An important divergence was found that in later times the cult of Attis and Cybele spread far among the Galatians. Priests of that cult were called Galloi again. They performed the most colourful initiation rites for their priests and adherents involving ecstatic chants and dances, self-castration etc. This raging menace of a party is most vividly captured by Catull's carmen 63. If you imitate the correct metric and pronunciation this results in the rhythm of the cymbals used in the processions. A rhythm that was said to directly cause insanity.

This widespread cultic manipulation of genitals had the most profound repercussions when Paul the Apostle wrote his letter to the Galatians arguing that circumcision is not needed and actively discouraged for future Christians.

Gal 5,12: ὄφελον καὶ ἀποκόψονται οἱ ἀναστατοῦντες ὑμᾶς.

Rendered rather imprecise in the NIV to:

As for those agitators, I wish they would go the whole way and emasculate themselves!

Summary

Over the course of 700 years the people known as Gauls, then Galatians assimilated slowly into their surroundings. They kept different aspects of their culture they shared with other Celts longer than others and started to developed some distinct features of their own. By the start of the medieval period their traces are lost.


Sources:

Jaime Alvar: "Romanising Oriental Gods. Myth, Salvation and Ethics in the Cults of Cybele, Isis and Mithras", Brill: Leiden, Boston, 2008.

Atsuhiro Asano: "Community-Identity Construction in Galatians: Exegetical, Social-Anthropological and Socio-Historical Studies", Bloomsbury Academic: London, New York, 2005.

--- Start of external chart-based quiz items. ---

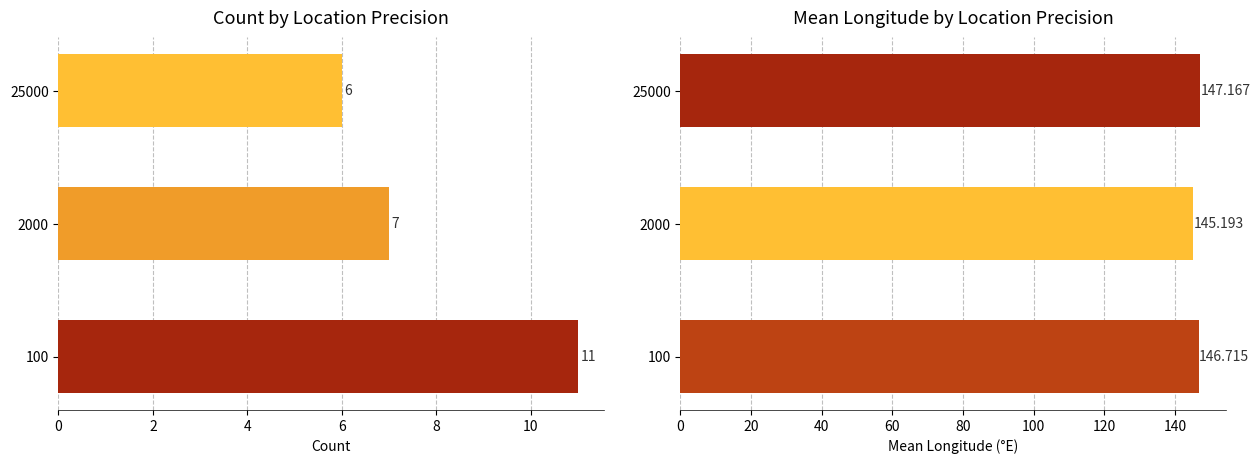

How many data points does each series have?

3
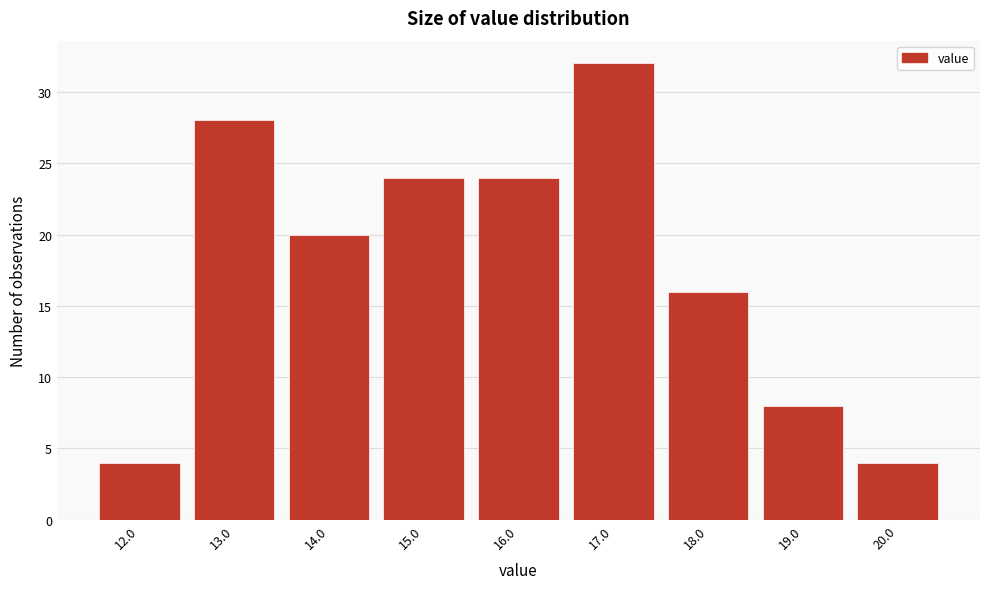

Reading left to right, what are all the values shown in this chart?

4	28	20	24	24	32	16	8	4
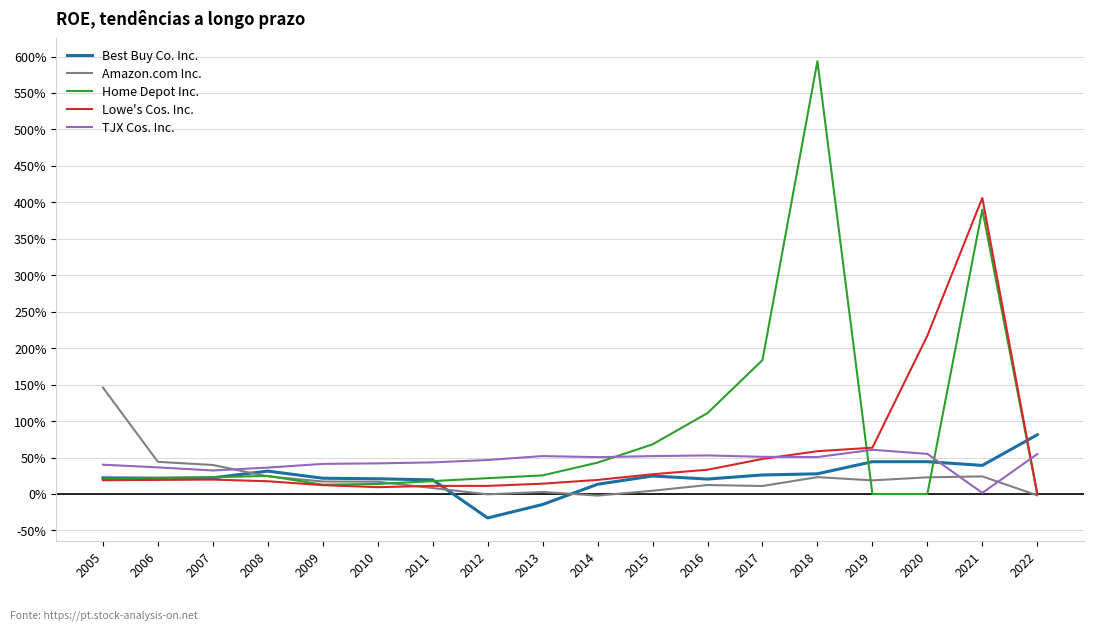

Reading left to right, what are all the values shown in this chart?

Best Buy Co. Inc.: 2005=0.2	2006=0.2	2007=0.2	2008=0.3	2009=0.2	2010=0.2	2011=0.2	2012=-0.3	2013=-0.1	2014=0.1	2015=0.2	2016=0.2	2017=0.3	2018=0.3	2019=0.4	2020=0.4	2021=0.4	2022=0.8
Amazon.com Inc.: 2005=1.5	2006=0.4	2007=0.4	2008=0.2	2009=0.2	2010=0.2	2011=0.1	2012=-0.0	2013=0.0	2014=-0.0	2015=0.0	2016=0.1	2017=0.1	2018=0.2	2019=0.2	2020=0.2	2021=0.2	2022=-0.0
Home Depot Inc.: 2005=0.2	2006=0.2	2007=0.2	2008=0.2	2009=0.1	2010=0.1	2011=0.2	2012=0.2	2013=0.3	2014=0.4	2015=0.7	2016=1.1	2017=1.8	2018=5.9	2019=0.0	2020=0.0	2021=3.9	2022=0.0
Lowe's Cos. Inc.: 2005=0.2	2006=0.2	2007=0.2	2008=0.2	2009=0.1	2010=0.1	2011=0.1	2012=0.1	2013=0.1	2014=0.2	2015=0.3	2016=0.3	2017=0.5	2018=0.6	2019=0.6	2020=2.2	2021=4.1	2022=0.0
TJX Cos. Inc.: 2005=0.4	2006=0.4	2007=0.3	2008=0.4	2009=0.4	2010=0.4	2011=0.4	2012=0.5	2013=0.5	2014=0.5	2015=0.5	2016=0.5	2017=0.5	2018=0.5	2019=0.6	2020=0.6	2021=0.0	2022=0.5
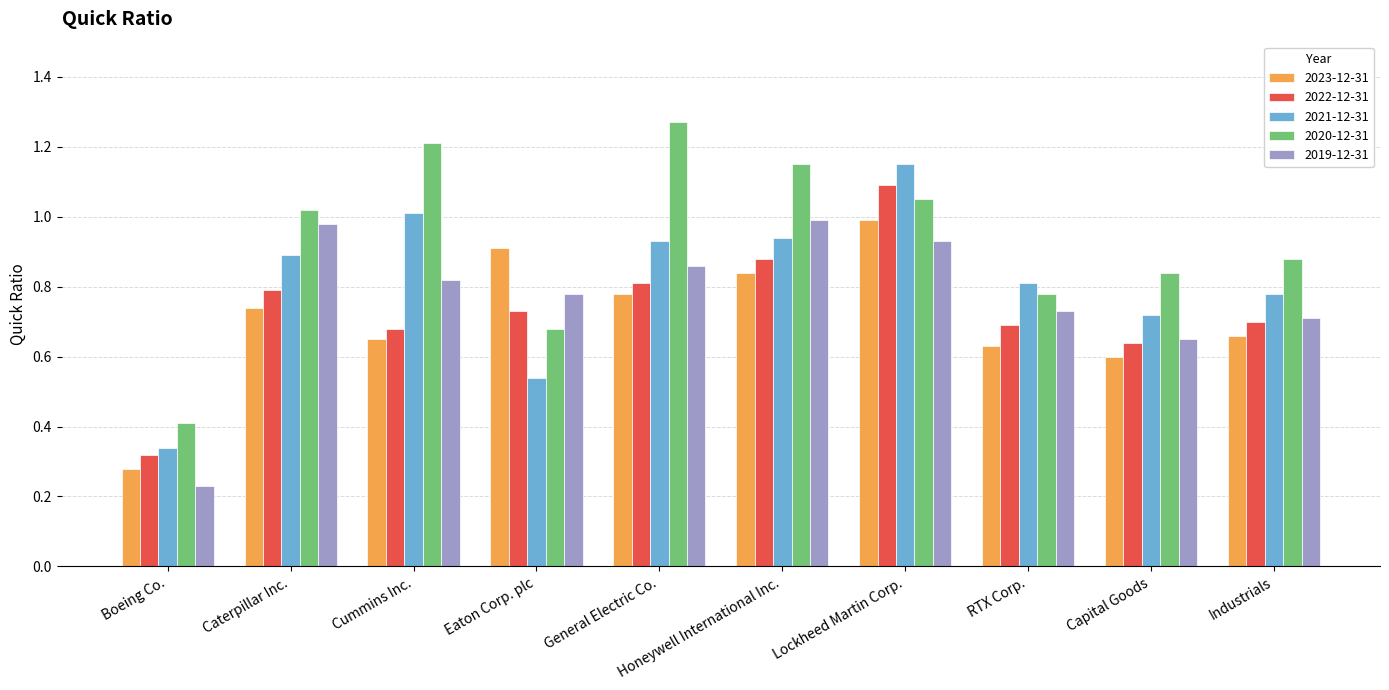

The 2022-12-31 series shows 1.1 at Lockheed Martin Corp.. True or false?

True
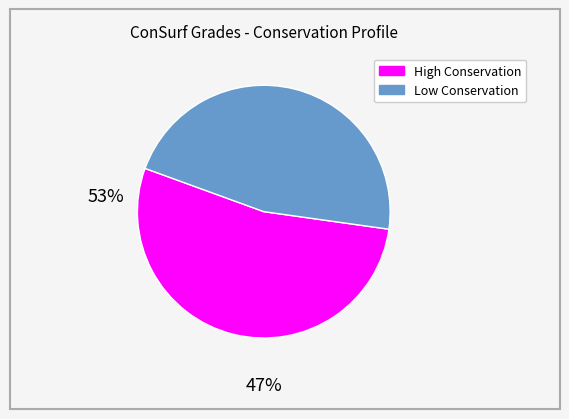

How many slices are in this pie chart?

2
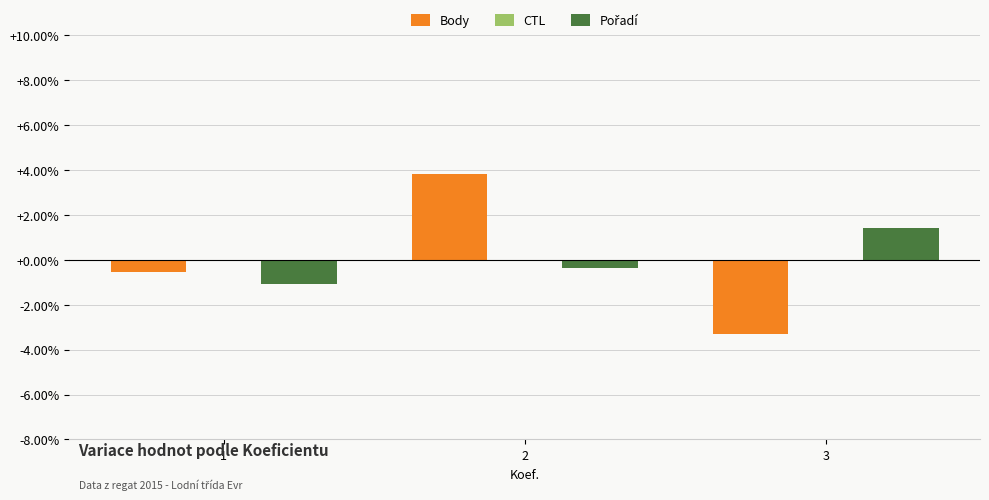

Between 2 and 3, which series saw the biggest shift?

Body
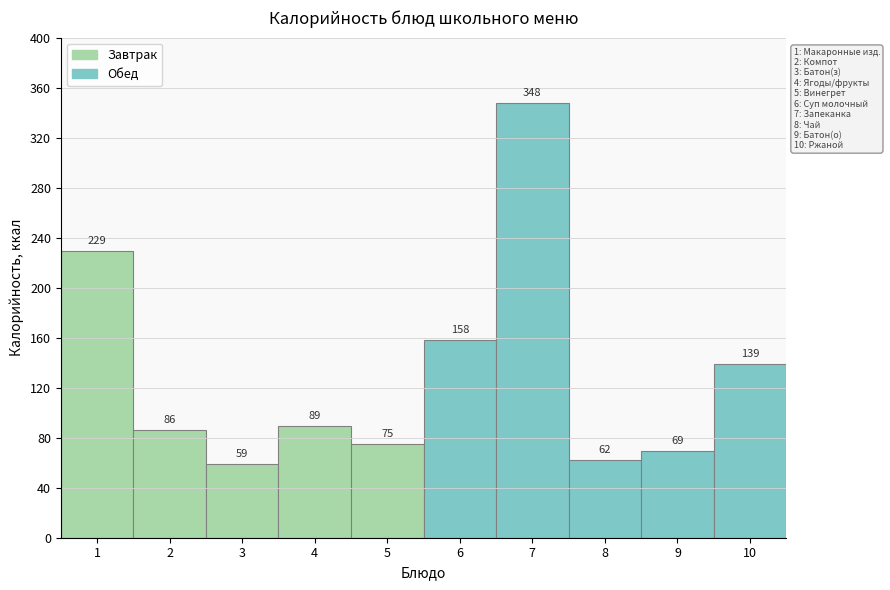

What is the difference between the values at Ржаной хлеб and Суп молочный?

19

Susan M. Elliott: "Cutting Too Close for Comfort. Paul's Letter to the Galatians in its Anatolian Cultic Context", Continuum: London, New York, 2003.

Justin K. Hardin: "Galatians and the Imperial Cult. A Critical Analysis of the First Century Social Context of Paul's Letter", Mohr Siebeck: Tübingen, 2008.

Lynn E. Roller: "In Search of God the Mother. The Cult of Anatolian Cybele", University Op California Press: Berkeley Los Angeles, 1999.

Direct quotes are from: John T. Koch: "Celtic Culture. A Historical Encyclopedia", ABC CLIO: Santa Barbara, Denver, 2006.